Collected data
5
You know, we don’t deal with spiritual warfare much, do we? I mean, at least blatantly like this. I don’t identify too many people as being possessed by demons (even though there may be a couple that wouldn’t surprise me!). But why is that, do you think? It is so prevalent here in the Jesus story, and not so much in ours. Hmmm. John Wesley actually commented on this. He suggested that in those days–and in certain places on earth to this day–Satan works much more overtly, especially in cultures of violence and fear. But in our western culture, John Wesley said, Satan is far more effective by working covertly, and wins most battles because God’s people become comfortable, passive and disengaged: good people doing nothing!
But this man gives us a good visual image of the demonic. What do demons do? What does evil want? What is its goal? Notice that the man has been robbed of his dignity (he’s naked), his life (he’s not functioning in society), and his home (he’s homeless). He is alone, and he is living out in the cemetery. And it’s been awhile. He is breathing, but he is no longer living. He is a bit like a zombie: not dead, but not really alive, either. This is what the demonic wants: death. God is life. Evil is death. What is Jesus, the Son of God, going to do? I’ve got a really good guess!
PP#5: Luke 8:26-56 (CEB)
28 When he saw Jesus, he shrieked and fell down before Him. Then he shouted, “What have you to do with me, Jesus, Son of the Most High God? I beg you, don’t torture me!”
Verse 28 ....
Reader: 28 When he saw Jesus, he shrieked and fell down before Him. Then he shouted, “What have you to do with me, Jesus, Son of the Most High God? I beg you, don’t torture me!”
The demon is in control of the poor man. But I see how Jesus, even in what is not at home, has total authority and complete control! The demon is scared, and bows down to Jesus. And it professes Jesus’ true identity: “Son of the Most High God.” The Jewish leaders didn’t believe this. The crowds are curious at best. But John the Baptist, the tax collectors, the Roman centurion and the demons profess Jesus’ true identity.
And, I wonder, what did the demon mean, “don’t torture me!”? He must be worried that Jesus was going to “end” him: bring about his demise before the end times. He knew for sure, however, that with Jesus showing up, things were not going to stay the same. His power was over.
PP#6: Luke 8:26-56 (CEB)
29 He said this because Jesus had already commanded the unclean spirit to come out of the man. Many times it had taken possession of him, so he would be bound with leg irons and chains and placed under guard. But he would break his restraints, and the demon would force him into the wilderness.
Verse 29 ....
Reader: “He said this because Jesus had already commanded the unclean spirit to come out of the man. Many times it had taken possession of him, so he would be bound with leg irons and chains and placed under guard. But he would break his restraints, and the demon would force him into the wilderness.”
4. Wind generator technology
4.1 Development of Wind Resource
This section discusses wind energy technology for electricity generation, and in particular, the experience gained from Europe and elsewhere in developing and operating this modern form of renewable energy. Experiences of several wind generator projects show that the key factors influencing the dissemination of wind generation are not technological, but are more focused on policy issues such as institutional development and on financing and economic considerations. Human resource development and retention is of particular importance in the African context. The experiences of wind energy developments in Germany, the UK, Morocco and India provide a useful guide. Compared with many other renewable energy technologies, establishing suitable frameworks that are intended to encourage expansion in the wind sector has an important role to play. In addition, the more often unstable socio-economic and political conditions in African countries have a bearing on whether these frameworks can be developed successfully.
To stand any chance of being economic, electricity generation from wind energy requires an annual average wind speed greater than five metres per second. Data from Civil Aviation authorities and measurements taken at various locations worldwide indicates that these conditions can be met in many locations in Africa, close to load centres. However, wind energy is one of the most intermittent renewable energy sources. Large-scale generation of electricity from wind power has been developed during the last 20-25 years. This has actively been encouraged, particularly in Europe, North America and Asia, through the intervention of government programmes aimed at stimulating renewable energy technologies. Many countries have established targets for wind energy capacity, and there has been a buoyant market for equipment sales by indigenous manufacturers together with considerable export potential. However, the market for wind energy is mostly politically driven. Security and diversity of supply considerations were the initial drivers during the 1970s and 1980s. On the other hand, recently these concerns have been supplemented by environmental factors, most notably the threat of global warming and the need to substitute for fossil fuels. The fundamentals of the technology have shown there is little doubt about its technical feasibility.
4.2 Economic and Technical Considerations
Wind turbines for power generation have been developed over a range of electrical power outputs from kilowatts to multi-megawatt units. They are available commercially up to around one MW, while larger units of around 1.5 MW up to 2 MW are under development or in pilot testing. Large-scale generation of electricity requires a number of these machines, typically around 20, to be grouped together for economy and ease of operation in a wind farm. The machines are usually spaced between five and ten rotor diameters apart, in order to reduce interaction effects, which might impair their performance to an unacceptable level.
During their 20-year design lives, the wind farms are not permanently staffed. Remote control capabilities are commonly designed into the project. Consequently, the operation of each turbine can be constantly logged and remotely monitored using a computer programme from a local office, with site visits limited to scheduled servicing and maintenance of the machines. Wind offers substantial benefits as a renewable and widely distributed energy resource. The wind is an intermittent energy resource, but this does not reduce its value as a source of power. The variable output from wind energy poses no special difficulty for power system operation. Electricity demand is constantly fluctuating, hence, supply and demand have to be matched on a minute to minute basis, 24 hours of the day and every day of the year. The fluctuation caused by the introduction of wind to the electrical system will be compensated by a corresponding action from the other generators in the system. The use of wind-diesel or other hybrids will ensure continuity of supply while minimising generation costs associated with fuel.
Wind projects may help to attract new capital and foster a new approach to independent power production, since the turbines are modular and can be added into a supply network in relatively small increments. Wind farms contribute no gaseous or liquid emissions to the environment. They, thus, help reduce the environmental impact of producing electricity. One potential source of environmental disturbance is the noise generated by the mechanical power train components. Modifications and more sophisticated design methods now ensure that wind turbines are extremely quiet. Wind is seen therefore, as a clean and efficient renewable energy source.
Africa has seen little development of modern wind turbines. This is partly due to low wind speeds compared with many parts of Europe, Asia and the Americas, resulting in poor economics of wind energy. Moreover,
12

Try it
If a line of the data contains "guard", copy it out.

Solution below
29 He said this because Jesus had already commanded the unclean spirit to come out of the man. Many times it had taken possession of him, so he would be bound with leg irons and chains and placed under guard. But he would break his restraints, and the demon would force him into the wilderness.
Reader: “He said this because Jesus had already commanded the unclean spirit to come out of the man. Many times it had taken possession of him, so he would be bound with leg irons and chains and placed under guard. But he would break his restraints, and the demon would force him into the wilderness.”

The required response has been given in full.